On Monday, President Trump signed an executive order suspending foreign work visas. The order includes the L-1 visa, which allows companies to transfer overseas staff to the United States, and the H-1B visa, which enables companies to employ graduate-level workers in specialty occupations.
The move garnered blowback from many, including some of the top names in the tech industry. Tim Cook took to Twitter to condemn Trump's move, stating that diversity is a positive quality, rather than an obstacle to overcome.
Like Apple, this nation of immigrants has always found strength in our diversity, and hope in the enduring promise of the American Dream. There is no new prosperity without both. Deeply disappointed by this proclamation.— Tim Cook (@tim_cook) June 23, 2020
Cook wasn't the only one to speak out about the visa restrictions. Google's CEO, Sundar Pichai, also condemned the executive order.
Immigration has contributed immensely to America's economic success, making it a global leader in tech, and also Google the company it is today. Disappointed by today's proclamation - we'll continue to stand with immigrants and work to expand opportunity for all.— Sundar Pichai (@sundarpichai) June 22, 2020
Along with Cook and Pichai, YouTube's Susan Wojcicki and Tesla's Elon Musk also voiced their concerns. Many prominent figures from the tech industry continue to speak out against Trump's immigration reform methods.

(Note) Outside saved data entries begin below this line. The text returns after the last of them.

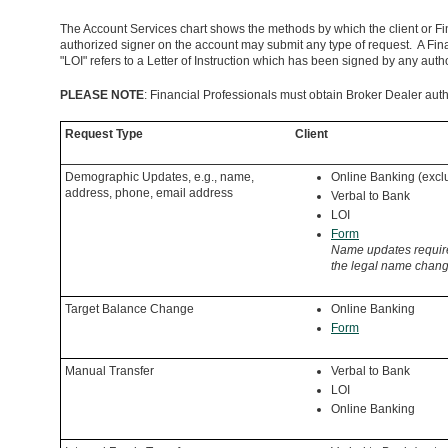
The Account Services chart shows the methods by which the client or F
authorized signer on the account may submit any type of request. A Fin
"LOI" refers to a Letter of Instruction which has been signed by any aut
PLEASE NOTE
: Financial Professionals must obtain Broker Dealer autho
Request Type
Client
Demographic Updates, e.g., name,
Online Banking (exc
address, phone, email address
Verbal to Bank
LOI
Form
Name updates require
the legal name chang
Target Balance Change
Online Banking
Form
Manual Transfer
Verbal to Bank
LOI
Online Banking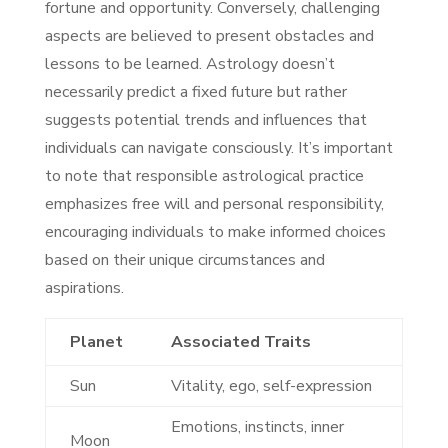
fortune and opportunity. Conversely, challenging
aspects are believed to present obstacles and
lessons to be learned. Astrology doesn’t
necessarily predict a fixed future but rather
suggests potential trends and influences that
individuals can navigate consciously. It’s important
to note that responsible astrological practice
emphasizes free will and personal responsibility,
encouraging individuals to make informed choices
based on their unique circumstances and
aspirations.
Planet
Associated Traits
Sun
Vitality, ego, self-expression
Emotions, instincts, inner
Moon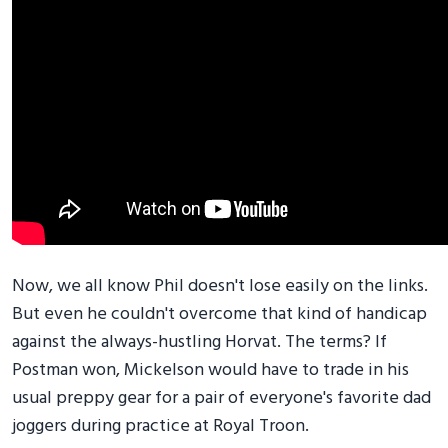
Now, we all know Phil doesn't lose easily on the links.
But even he couldn't overcome that kind of handicap
against the always-hustling Horvat. The terms? If
Postman won, Mickelson would have to trade in his
usual preppy gear for a pair of everyone's favorite dad
joggers during practice at Royal Troon.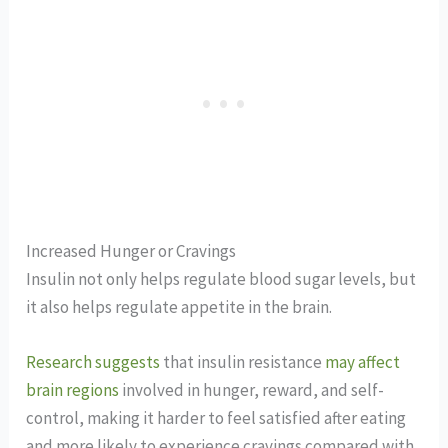
Increased Hunger or Cravings
Insulin not only helps regulate blood sugar levels, but
it also helps regulate appetite in the brain.
Research suggests
that insulin resistance
may affect
brain regions
involved in hunger, reward, and self-
control, making it harder to feel satisfied after eating
and more likely to experience cravings compared with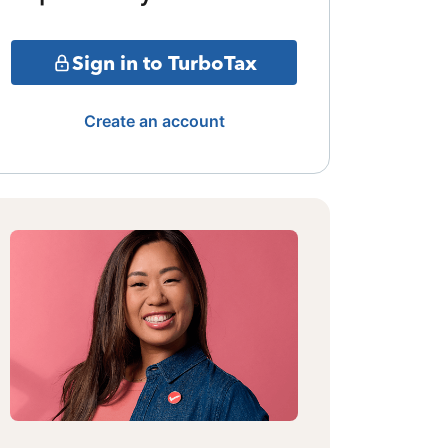
Sign in to TurboTax
Create an account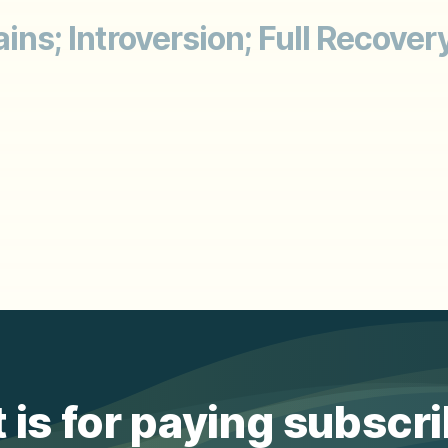
ins; Introversion; Full Recovery
 is for paying subscr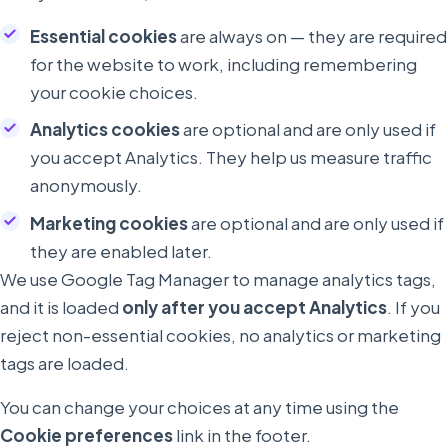
Essential cookies
are always on — they are required
for the website to work, including remembering
your cookie choices.
Analytics cookies
are optional and are only used if
you accept Analytics. They help us measure traffic
anonymously.
Marketing cookies
are optional and are only used if
they are enabled later.
We use Google Tag Manager to manage analytics tags,
and it is loaded
only after you accept Analytics
. If you
reject non-essential cookies, no analytics or marketing
tags are loaded.
You can change your choices at any time using the
Cookie preferences
link in the footer.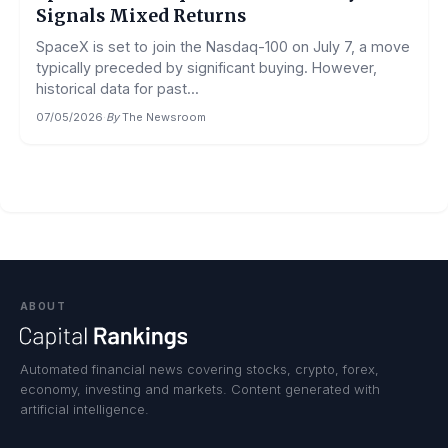
Signals Mixed Returns
SpaceX is set to join the Nasdaq-100 on July 7, a move
typically preceded by significant buying. However,
historical data for past...
07/05/2026
·
By
The Newsroom
ABOUT
Automated financial news covering stocks, crypto, forex,
economy, investing and markets. Content generated with
artificial intelligence.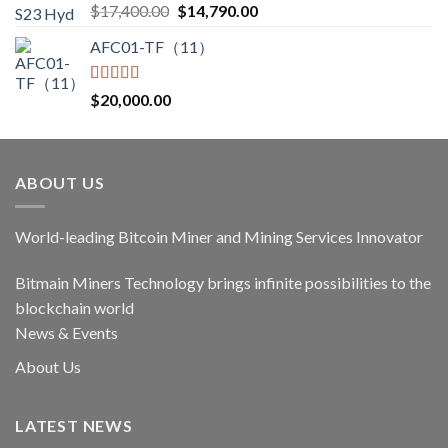
Rated
5.00
Original
Current
$
17,400.00
$
14,790.00
out of 5
price
price
AFC01-TF（11）
was:
is:
$17,400.00.
$14,790.00.
Rated
5.00
$
20,000.00
out of 5
ABOUT US
World-leading Bitcoin Miner and Mining Services Innovator
Bitmain Miners Technology brings infinite possibilities to the
blockchain world
News & Events
About Us
LATEST NEWS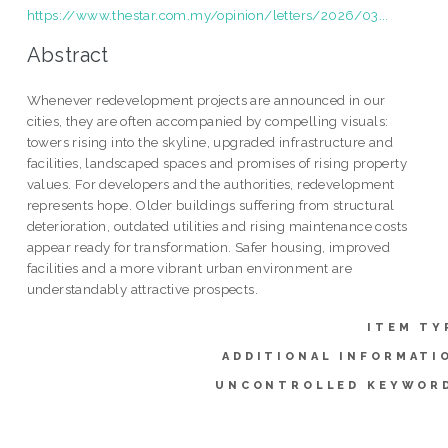
https://www.thestar.com.my/opinion/letters/2026/03...
Abstract
Whenever redevelopment projects are announced in our
cities, they are often accompanied by compelling visuals:
towers rising into the skyline, upgraded infrastructure and
facilities, landscaped spaces and promises of rising property
values. For developers and the authorities, redevelopment
represents hope. Older buildings suffering from structural
deterioration, outdated utilities and rising maintenance costs
appear ready for transformation. Safer housing, improved
facilities and a more vibrant urban environment are
understandably attractive prospects.
ITEM TY
ADDITIONAL INFORMATI
UNCONTROLLED KEYWOR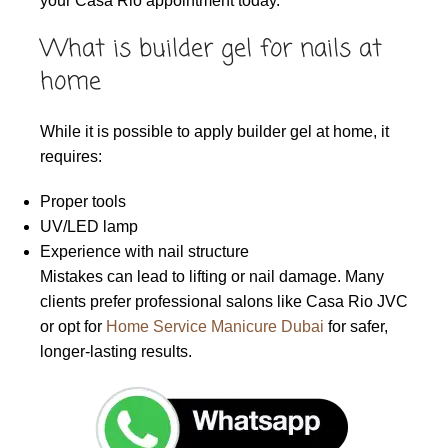
your Casa Rio appointment today.
What is builder gel for nails at
home
While it is possible to apply builder gel at home, it
requires:
Proper tools
UV/LED lamp
Experience with nail structure
Mistakes can lead to lifting or nail damage. Many
clients prefer professional salons like Casa Rio JVC
or opt for
Home Service Manicure Dubai
for safer,
longer-lasting results.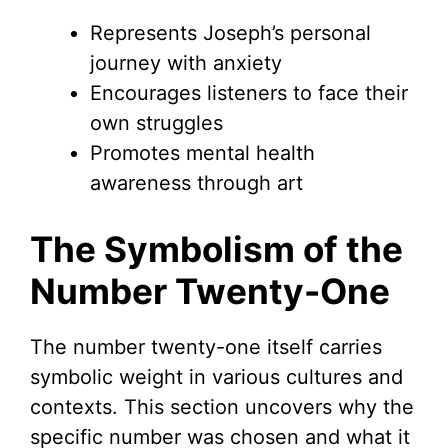
Represents Joseph’s personal
journey with anxiety
Encourages listeners to face their
own struggles
Promotes mental health
awareness through art
The Symbolism of the
Number Twenty-One
The number twenty-one itself carries
symbolic weight in various cultures and
contexts. This section uncovers why the
specific number was chosen and what it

CNBC points out that, According to The Migration Policy Institute, up to 219,000 workers could be blocked from entering and working in the United States.
Tech giants often rely on the H-1B program, which allows up to 85,000 "specialty workers" to move to the U.S. with their families. In 2019, Amazon received more H-1B visas than any other company in the U.S.
"Preventing high skilled professionals from entering the country and contributing to America's economic recovery puts American's global competitiveness at risk," a spokesperson for Amazon said.
In October of 2019, Cook, along with Apple's SVP for Retail and People Deirdre O'Brien, filed a brief with the Supreme Court supporting the preservation of the Deferred Action for Childhood Arrivals program. The brief profiled five "Dreamer" employees of Apple, as well as their supervisors, to show how they had contributed both to the company and the country.
Later that month Cook proceeded to urge the U.S. Senate to pass the Fairness for High-Skilled Immigrants Act, stating that "immigrants make this country stronger, and our economy more dynamic."